Instructions for the task:
Below are some entries. Return exactly the lines from the one with "X163950000Y-86490000D03*" through the final line, leaving out any pictures.

Records provided:
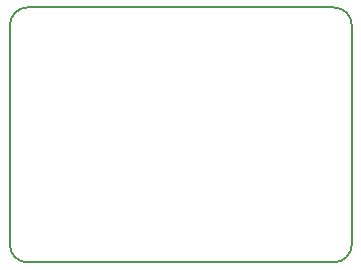
<source format=gbr>
G04 #@! TF.GenerationSoftware,KiCad,Pcbnew,5.0.1-33cea8e~67~ubuntu18.04.1*
G04 #@! TF.CreationDate,2018-12-04T13:55:11-08:00*
G04 #@! TF.ProjectId,snooping-board,736E6F6F70696E672D626F6172642E6B,rev?*
G04 #@! TF.SameCoordinates,Original*
G04 #@! TF.FileFunction,Profile,NP*
%FSLAX46Y46*%
G04 Gerber Fmt 4.6, Leading zero omitted, Abs format (unit mm)*
G04 Created by KiCad (PCBNEW 5.0.1-33cea8e~67~ubuntu18.04.1) date Tue 04 Dec 2018 01:55:11 PM PST*
%MOMM*%
%LPD*%
G01*
G04 APERTURE LIST*
%ADD10C,0.200000*%
G04 APERTURE END LIST*
D10*
X159258000Y-106934000D02*
G75*
G02X157734000Y-108458000I-1524000J0D01*
G01*
X131826000Y-108458000D02*
G75*
G02X130302000Y-106934000I0J1524000D01*
G01*
X130302000Y-88392000D02*
G75*
G02X131826000Y-86868000I1524000J0D01*
G01*
X157734000Y-86868000D02*
G75*
G02X159258000Y-88392000I0J-1524000D01*
G01*
X131826000Y-108458000D02*
X157734000Y-108458000D01*
X130302000Y-88392000D02*
X130302000Y-106934000D01*
X159258000Y-88392000D02*
X159258000Y-106934000D01*
X131826000Y-86868000D02*
X157734000Y-86868000D01*
M02*

</source>
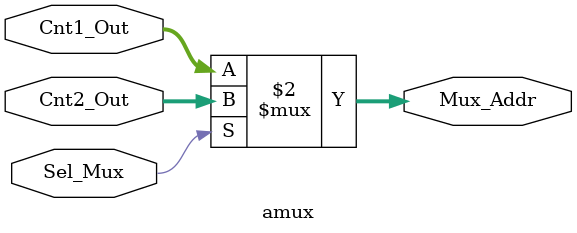
<source format=sv>
module amux (
  input   logic [7:0] Cnt1_Out,
  input   logic [7:0] Cnt2_Out,
  input   logic       Sel_Mux,
  output  logic [7:0] Mux_Addr
);

assign Mux_Addr = (Sel_Mux == 1'b1) ? Cnt2_Out : Cnt1_Out;

endmodule
</source>
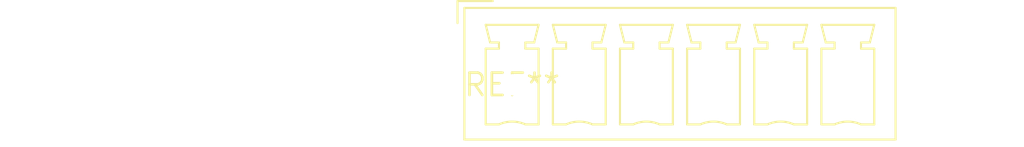
<source format=kicad_pcb>
(kicad_pcb (version 20240108) (generator pcbnew)

  (general
    (thickness 1.6)
  )

  (paper "A4")
  (layers
    (0 "F.Cu" signal)
    (31 "B.Cu" signal)
    (32 "B.Adhes" user "B.Adhesive")
    (33 "F.Adhes" user "F.Adhesive")
    (34 "B.Paste" user)
    (35 "F.Paste" user)
    (36 "B.SilkS" user "B.Silkscreen")
    (37 "F.SilkS" user "F.Silkscreen")
    (38 "B.Mask" user)
    (39 "F.Mask" user)
    (40 "Dwgs.User" user "User.Drawings")
    (41 "Cmts.User" user "User.Comments")
    (42 "Eco1.User" user "User.Eco1")
    (43 "Eco2.User" user "User.Eco2")
    (44 "Edge.Cuts" user)
    (45 "Margin" user)
    (46 "B.CrtYd" user "B.Courtyard")
    (47 "F.CrtYd" user "F.Courtyard")
    (48 "B.Fab" user)
    (49 "F.Fab" user)
    (50 "User.1" user)
    (51 "User.2" user)
    (52 "User.3" user)
    (53 "User.4" user)
    (54 "User.5" user)
    (55 "User.6" user)
    (56 "User.7" user)
    (57 "User.8" user)
    (58 "User.9" user)
  )

  (setup
    (pad_to_mask_clearance 0)
    (pcbplotparams
      (layerselection 0x00010fc_ffffffff)
      (plot_on_all_layers_selection 0x0000000_00000000)
      (disableapertmacros false)
      (usegerberextensions false)
      (usegerberattributes false)
      (usegerberadvancedattributes false)
      (creategerberjobfile false)
      (dashed_line_dash_ratio 12.000000)
      (dashed_line_gap_ratio 3.000000)
      (svgprecision 4)
      (plotframeref false)
      (viasonmask false)
      (mode 1)
      (useauxorigin false)
      (hpglpennumber 1)
      (hpglpenspeed 20)
      (hpglpendiameter 15.000000)
      (dxfpolygonmode false)
      (dxfimperialunits false)
      (dxfusepcbnewfont false)
      (psnegative false)
      (psa4output false)
      (plotreference false)
      (plotvalue false)
      (plotinvisibletext false)
      (sketchpadsonfab false)
      (subtractmaskfromsilk false)
      (outputformat 1)
      (mirror false)
      (drillshape 1)
      (scaleselection 1)
      (outputdirectory "")
    )
  )

  (net 0 "")

  (footprint "PhoenixContact_MCV_1,5_6-G-3.81_1x06_P3.81mm_Vertical" (layer "F.Cu") (at 0 0))

)

</source>
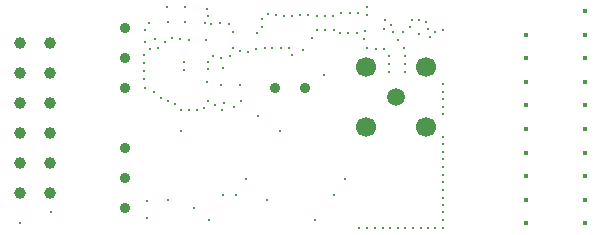
<source format=gbr>
%TF.GenerationSoftware,KiCad,Pcbnew,9.0.7*%
%TF.CreationDate,2026-01-30T12:17:08+01:00*%
%TF.ProjectId,rfiq-1,72666971-2d31-42e6-9b69-6361645f7063,1a*%
%TF.SameCoordinates,Original*%
%TF.FileFunction,Plated,1,4,PTH,Drill*%
%TF.FilePolarity,Positive*%
%FSLAX46Y46*%
G04 Gerber Fmt 4.6, Leading zero omitted, Abs format (unit mm)*
G04 Created by KiCad (PCBNEW 9.0.7) date 2026-01-30 12:17:08*
%MOMM*%
%LPD*%
G01*
G04 APERTURE LIST*
%TA.AperFunction,ViaDrill*%
%ADD10C,0.300000*%
%TD*%
%TA.AperFunction,ComponentDrill*%
%ADD11C,0.400000*%
%TD*%
%TA.AperFunction,ComponentDrill*%
%ADD12C,0.900000*%
%TD*%
%TA.AperFunction,ComponentDrill*%
%ADD13C,1.000000*%
%TD*%
%TA.AperFunction,ComponentDrill*%
%ADD14C,1.500000*%
%TD*%
%TA.AperFunction,ComponentDrill*%
%ADD15C,1.700000*%
%TD*%
G04 APERTURE END LIST*
D10*
X161400000Y-101800000D03*
X163975000Y-100800000D03*
X171900000Y-87500000D03*
X171900000Y-88200000D03*
X171900000Y-88900000D03*
X171900000Y-89600000D03*
X172000000Y-85400000D03*
X172000000Y-86400000D03*
X172000000Y-90300000D03*
X172100000Y-99900000D03*
X172100000Y-101300000D03*
X172350000Y-84800000D03*
X172400000Y-87000000D03*
X172700000Y-90700000D03*
X172800000Y-86200000D03*
X173100000Y-86900000D03*
X173300000Y-91200000D03*
X173700000Y-86400000D03*
X173800000Y-83500000D03*
X173900000Y-84700000D03*
X173900000Y-91400000D03*
X173900000Y-99800000D03*
X174300000Y-86100000D03*
X174500000Y-91700000D03*
X174950000Y-86200000D03*
X175000000Y-92200000D03*
X175000000Y-94000000D03*
X175300000Y-88100000D03*
X175300000Y-88800000D03*
X175400000Y-83500000D03*
X175400000Y-84750000D03*
X175700000Y-86300000D03*
X175700000Y-92200000D03*
X176100000Y-100500000D03*
X176400000Y-92200000D03*
X177000000Y-92000000D03*
X177050000Y-84800000D03*
X177100000Y-86300000D03*
X177200000Y-89800000D03*
X177250000Y-83600000D03*
X177300000Y-84200000D03*
X177300000Y-88100000D03*
X177300000Y-88700000D03*
X177300000Y-91400000D03*
X177400000Y-101500000D03*
X177600000Y-84900000D03*
X177750000Y-87650000D03*
X177900000Y-91800000D03*
X178350000Y-84850000D03*
X178400000Y-87750000D03*
X178400000Y-90100000D03*
X178500000Y-92200000D03*
X178600000Y-88600000D03*
X178600000Y-99400000D03*
X178700000Y-91600000D03*
X179100000Y-84950000D03*
X179200000Y-87600000D03*
X179400000Y-85600000D03*
X179400000Y-86910000D03*
X179500000Y-91900000D03*
X179675000Y-99400000D03*
X180000000Y-87200000D03*
X180000000Y-90100000D03*
X180100000Y-91400000D03*
X180500000Y-98000000D03*
X180700000Y-87300000D03*
X181400000Y-87000000D03*
X181450000Y-85650000D03*
X181500000Y-92700000D03*
X181900000Y-84500000D03*
X181900000Y-85150000D03*
X182100000Y-86950000D03*
X182300000Y-99800000D03*
X182400000Y-84100000D03*
X182750000Y-86950000D03*
X183100000Y-84150000D03*
X183400000Y-94000000D03*
X183450000Y-86900000D03*
X183750000Y-84200000D03*
X184150000Y-86900000D03*
X184400000Y-84200000D03*
X184450000Y-87500000D03*
X185100000Y-84150000D03*
X185350000Y-87100000D03*
X185750000Y-84150000D03*
X186100000Y-86100000D03*
X186400000Y-101500000D03*
X186500000Y-84200000D03*
X186500000Y-85425000D03*
X187150000Y-89200000D03*
X187200000Y-84200000D03*
X187200000Y-85425000D03*
X187900000Y-84200000D03*
X187975000Y-99400000D03*
X188000000Y-85425000D03*
X188500000Y-85700000D03*
X188600000Y-84000000D03*
X188900000Y-98000000D03*
X189200000Y-85700000D03*
X189300000Y-84000000D03*
X189900000Y-85700000D03*
X190000000Y-84000000D03*
X190100000Y-102150000D03*
X190500000Y-86200000D03*
X190600000Y-85500000D03*
X190800000Y-83500000D03*
X190800000Y-84190000D03*
X190800000Y-86900000D03*
X190800000Y-102150000D03*
X191450000Y-102150000D03*
X191500000Y-87000000D03*
X192100000Y-102150000D03*
X192200000Y-87000000D03*
X192250000Y-85350000D03*
X192300000Y-84600000D03*
X192600000Y-87600000D03*
X192600000Y-88300000D03*
X192600000Y-89000000D03*
X192725000Y-102150000D03*
X192800000Y-85000000D03*
X193000000Y-85600000D03*
X193375000Y-102150000D03*
X193400000Y-86300000D03*
X193850000Y-85550000D03*
X193900000Y-86900000D03*
X194000000Y-87600000D03*
X194000000Y-88300000D03*
X194000000Y-89000000D03*
X194025000Y-102150000D03*
X194400000Y-85200000D03*
X194550000Y-84600000D03*
X194675000Y-102150000D03*
X195150000Y-85750000D03*
X195200000Y-84550000D03*
X195300000Y-102150000D03*
X195800000Y-84750000D03*
X195925000Y-102150000D03*
X195950000Y-85350000D03*
X196100000Y-86050000D03*
X196550000Y-85550000D03*
X196550000Y-102150000D03*
X197200000Y-85450000D03*
X197200000Y-90025000D03*
X197200000Y-90650000D03*
X197200000Y-91275000D03*
X197200000Y-91900000D03*
X197200000Y-92550000D03*
X197200000Y-94475000D03*
X197200000Y-95100000D03*
X197200000Y-95725000D03*
X197200000Y-96375000D03*
X197200000Y-97025000D03*
X197200000Y-97675000D03*
X197200000Y-98325000D03*
X197200000Y-98975000D03*
X197200000Y-99600000D03*
X197200000Y-100225000D03*
X197200000Y-100850000D03*
X197200000Y-101500000D03*
X197200000Y-102150000D03*
D11*
%TO.C,AE1*%
X204250000Y-85800000D03*
X204250000Y-87800000D03*
X204250000Y-89800000D03*
X204250000Y-91800000D03*
X204250000Y-93800000D03*
X204250000Y-95800000D03*
X204250000Y-97800000D03*
X204250000Y-99800000D03*
X204250000Y-101800000D03*
X209250000Y-83800000D03*
X209250000Y-85800000D03*
X209250000Y-87800000D03*
X209250000Y-89800000D03*
X209250000Y-91800000D03*
X209250000Y-93800000D03*
X209250000Y-95800000D03*
X209250000Y-97800000D03*
X209250000Y-99800000D03*
X209250000Y-101800000D03*
D12*
%TO.C,TP7*%
X170300000Y-85220000D03*
%TO.C,TP5*%
X170300000Y-87760000D03*
%TO.C,TP6*%
X170300000Y-90300000D03*
%TO.C,TP1*%
X170300000Y-95380000D03*
%TO.C,TP10*%
X170300000Y-97920000D03*
%TO.C,TP2*%
X170300000Y-100460000D03*
%TO.C,TP13*%
X183000000Y-90300000D03*
%TO.C,TP4*%
X185540000Y-90300000D03*
D13*
%TO.C,J4*%
X161410000Y-86490000D03*
X161410000Y-89030000D03*
X161410000Y-91570000D03*
X161410000Y-94110000D03*
X161410000Y-96650000D03*
X161410000Y-99190000D03*
X163950000Y-86490000D03*
X163950000Y-89030000D03*
X163950000Y-91570000D03*
X163950000Y-94110000D03*
X163950000Y-96650000D03*
X163950000Y-99190000D03*
D14*
%TO.C,J1*%
X193260000Y-91060000D03*
D15*
X190720000Y-88520000D03*
X190720000Y-93600000D03*
X195800000Y-88520000D03*
X195800000Y-93600000D03*
M02*

</source>
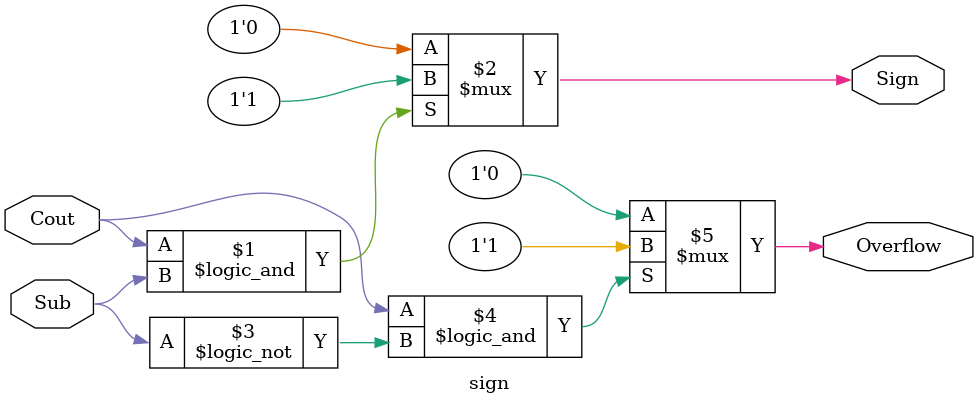
<source format=v>
`timescale 1ns / 1ps


module sign(
    input Cout,
    input Sub,
    output Overflow,
    output Sign
    );
    
    assign Sign = ((Cout && Sub) ? 1'b1 : 1'b0);
    assign Overflow = ((Cout && !Sub) ? 1'b1 : 1'b0);
    
    
    
endmodule

</source>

The answer:
X163950000Y-86490000D03*
X163950000Y-89030000D03*
X163950000Y-91570000D03*
X163950000Y-94110000D03*
X163950000Y-96650000D03*
X163950000Y-99190000D03*
D14*
%TO.C,J1*%
X193260000Y-91060000D03*
D15*
X190720000Y-88520000D03*
X190720000Y-93600000D03*
X195800000Y-88520000D03*
X195800000Y-93600000D03*
M02*

</source>
<source format=v>
`timescale 1ns / 1ps


module sign(
    input Cout,
    input Sub,
    output Overflow,
    output Sign
    );
    
    assign Sign = ((Cout && Sub) ? 1'b1 : 1'b0);
    assign Overflow = ((Cout && !Sub) ? 1'b1 : 1'b0);
    
    
    
endmodule

</source>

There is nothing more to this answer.